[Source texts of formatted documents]
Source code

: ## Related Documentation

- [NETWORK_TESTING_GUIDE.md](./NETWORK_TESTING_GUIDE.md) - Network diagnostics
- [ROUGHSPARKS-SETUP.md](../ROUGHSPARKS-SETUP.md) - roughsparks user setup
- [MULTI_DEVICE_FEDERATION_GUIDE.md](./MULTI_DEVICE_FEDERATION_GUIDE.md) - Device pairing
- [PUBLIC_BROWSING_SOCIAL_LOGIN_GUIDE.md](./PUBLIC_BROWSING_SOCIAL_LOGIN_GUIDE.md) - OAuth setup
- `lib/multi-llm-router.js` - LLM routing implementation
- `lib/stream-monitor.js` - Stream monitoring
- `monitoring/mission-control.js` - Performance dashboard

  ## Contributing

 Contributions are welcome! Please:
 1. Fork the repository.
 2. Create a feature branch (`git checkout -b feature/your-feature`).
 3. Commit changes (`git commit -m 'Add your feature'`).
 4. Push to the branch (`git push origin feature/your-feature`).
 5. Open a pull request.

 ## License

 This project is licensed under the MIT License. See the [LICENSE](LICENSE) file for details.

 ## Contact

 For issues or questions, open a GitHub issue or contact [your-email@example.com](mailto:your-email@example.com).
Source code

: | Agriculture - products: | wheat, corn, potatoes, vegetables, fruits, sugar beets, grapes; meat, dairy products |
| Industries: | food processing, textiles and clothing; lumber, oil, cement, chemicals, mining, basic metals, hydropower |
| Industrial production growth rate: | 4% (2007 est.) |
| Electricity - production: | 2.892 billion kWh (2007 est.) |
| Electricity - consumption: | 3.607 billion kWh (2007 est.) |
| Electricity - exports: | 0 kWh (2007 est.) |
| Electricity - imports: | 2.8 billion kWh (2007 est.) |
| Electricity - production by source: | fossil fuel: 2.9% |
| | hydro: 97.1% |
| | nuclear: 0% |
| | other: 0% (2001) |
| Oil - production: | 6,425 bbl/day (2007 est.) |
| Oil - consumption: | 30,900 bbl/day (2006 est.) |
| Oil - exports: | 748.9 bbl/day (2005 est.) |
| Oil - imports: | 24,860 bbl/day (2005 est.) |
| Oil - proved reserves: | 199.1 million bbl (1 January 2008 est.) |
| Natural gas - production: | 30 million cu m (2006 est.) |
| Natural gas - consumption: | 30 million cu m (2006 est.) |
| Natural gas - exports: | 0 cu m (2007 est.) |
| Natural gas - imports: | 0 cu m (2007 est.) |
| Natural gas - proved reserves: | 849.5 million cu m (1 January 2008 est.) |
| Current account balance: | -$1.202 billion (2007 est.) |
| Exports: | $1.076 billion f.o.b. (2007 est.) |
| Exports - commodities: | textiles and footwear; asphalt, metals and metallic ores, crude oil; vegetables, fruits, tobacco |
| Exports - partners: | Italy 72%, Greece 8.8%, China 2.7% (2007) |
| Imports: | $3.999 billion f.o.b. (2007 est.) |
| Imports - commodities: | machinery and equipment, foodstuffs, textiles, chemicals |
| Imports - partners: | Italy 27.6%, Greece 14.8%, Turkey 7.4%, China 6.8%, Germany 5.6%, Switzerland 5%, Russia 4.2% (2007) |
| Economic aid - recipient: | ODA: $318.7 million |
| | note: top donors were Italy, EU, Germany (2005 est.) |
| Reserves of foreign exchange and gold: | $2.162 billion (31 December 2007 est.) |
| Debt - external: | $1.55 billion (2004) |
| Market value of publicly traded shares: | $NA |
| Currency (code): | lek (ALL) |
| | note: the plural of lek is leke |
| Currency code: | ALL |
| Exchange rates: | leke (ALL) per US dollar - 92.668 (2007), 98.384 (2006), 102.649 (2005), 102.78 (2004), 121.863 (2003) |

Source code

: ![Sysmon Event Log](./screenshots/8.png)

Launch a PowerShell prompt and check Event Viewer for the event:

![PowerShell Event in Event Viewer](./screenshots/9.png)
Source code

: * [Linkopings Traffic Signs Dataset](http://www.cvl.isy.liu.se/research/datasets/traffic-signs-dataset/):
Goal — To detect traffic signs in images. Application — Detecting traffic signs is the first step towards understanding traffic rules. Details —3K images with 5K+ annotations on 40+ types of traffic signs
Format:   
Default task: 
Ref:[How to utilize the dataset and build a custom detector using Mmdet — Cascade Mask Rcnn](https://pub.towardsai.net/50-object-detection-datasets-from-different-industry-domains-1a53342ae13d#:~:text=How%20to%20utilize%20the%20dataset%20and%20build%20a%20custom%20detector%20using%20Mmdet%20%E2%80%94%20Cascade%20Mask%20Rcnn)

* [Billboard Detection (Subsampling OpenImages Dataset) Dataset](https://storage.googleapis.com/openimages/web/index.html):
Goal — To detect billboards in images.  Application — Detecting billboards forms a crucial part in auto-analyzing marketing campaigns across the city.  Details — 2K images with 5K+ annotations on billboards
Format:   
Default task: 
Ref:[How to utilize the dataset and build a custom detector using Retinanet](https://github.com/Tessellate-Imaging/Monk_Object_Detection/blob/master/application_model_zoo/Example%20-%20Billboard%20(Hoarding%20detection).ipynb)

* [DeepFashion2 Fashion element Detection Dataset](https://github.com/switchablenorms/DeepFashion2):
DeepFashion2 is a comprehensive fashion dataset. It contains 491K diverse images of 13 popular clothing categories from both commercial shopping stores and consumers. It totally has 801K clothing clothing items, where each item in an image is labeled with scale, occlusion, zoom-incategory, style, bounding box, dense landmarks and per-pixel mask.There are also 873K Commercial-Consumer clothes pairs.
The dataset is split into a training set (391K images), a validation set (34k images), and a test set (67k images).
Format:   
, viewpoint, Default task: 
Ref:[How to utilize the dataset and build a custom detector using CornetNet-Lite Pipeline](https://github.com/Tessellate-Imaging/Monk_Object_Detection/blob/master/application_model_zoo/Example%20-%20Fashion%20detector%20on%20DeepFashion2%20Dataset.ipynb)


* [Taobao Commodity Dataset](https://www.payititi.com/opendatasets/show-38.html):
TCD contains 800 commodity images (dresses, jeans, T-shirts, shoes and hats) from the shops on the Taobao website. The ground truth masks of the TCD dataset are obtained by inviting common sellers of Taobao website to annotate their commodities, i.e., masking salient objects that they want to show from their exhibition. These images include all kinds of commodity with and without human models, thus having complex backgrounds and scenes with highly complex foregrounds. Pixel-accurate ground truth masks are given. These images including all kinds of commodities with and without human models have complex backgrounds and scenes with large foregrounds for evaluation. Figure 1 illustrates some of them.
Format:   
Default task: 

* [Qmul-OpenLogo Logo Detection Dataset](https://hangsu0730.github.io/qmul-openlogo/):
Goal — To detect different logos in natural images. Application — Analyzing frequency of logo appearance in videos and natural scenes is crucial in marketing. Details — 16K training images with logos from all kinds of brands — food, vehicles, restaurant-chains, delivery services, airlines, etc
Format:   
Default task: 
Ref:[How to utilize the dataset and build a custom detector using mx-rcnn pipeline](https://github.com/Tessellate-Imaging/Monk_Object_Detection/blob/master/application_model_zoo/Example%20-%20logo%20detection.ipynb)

Goal of the exercise:
Transcribe only, please, the lines from the first line of the records through the line with "dairy products |". Both of those lines are included.

Exercise response:
Source code

: ## Related Documentation

- [NETWORK_TESTING_GUIDE.md](./NETWORK_TESTING_GUIDE.md) - Network diagnostics
- [ROUGHSPARKS-SETUP.md](../ROUGHSPARKS-SETUP.md) - roughsparks user setup
- [MULTI_DEVICE_FEDERATION_GUIDE.md](./MULTI_DEVICE_FEDERATION_GUIDE.md) - Device pairing
- [PUBLIC_BROWSING_SOCIAL_LOGIN_GUIDE.md](./PUBLIC_BROWSING_SOCIAL_LOGIN_GUIDE.md) - OAuth setup
- `lib/multi-llm-router.js` - LLM routing implementation
- `lib/stream-monitor.js` - Stream monitoring
- `monitoring/mission-control.js` - Performance dashboard

  ## Contributing

 Contributions are welcome! Please:
 1. Fork the repository.
 2. Create a feature branch (`git checkout -b feature/your-feature`).
 3. Commit changes (`git commit -m 'Add your feature'`).
 4. Push to the branch (`git push origin feature/your-feature`).
 5. Open a pull request.

 ## License

 This project is licensed under the MIT License. See the [LICENSE](LICENSE) file for details.

 ## Contact

 For issues or questions, open a GitHub issue or contact [your-email@example.com](mailto:your-email@example.com).
Source code

: | Agriculture - products: | wheat, corn, potatoes, vegetables, fruits, sugar beets, grapes; meat, dairy products |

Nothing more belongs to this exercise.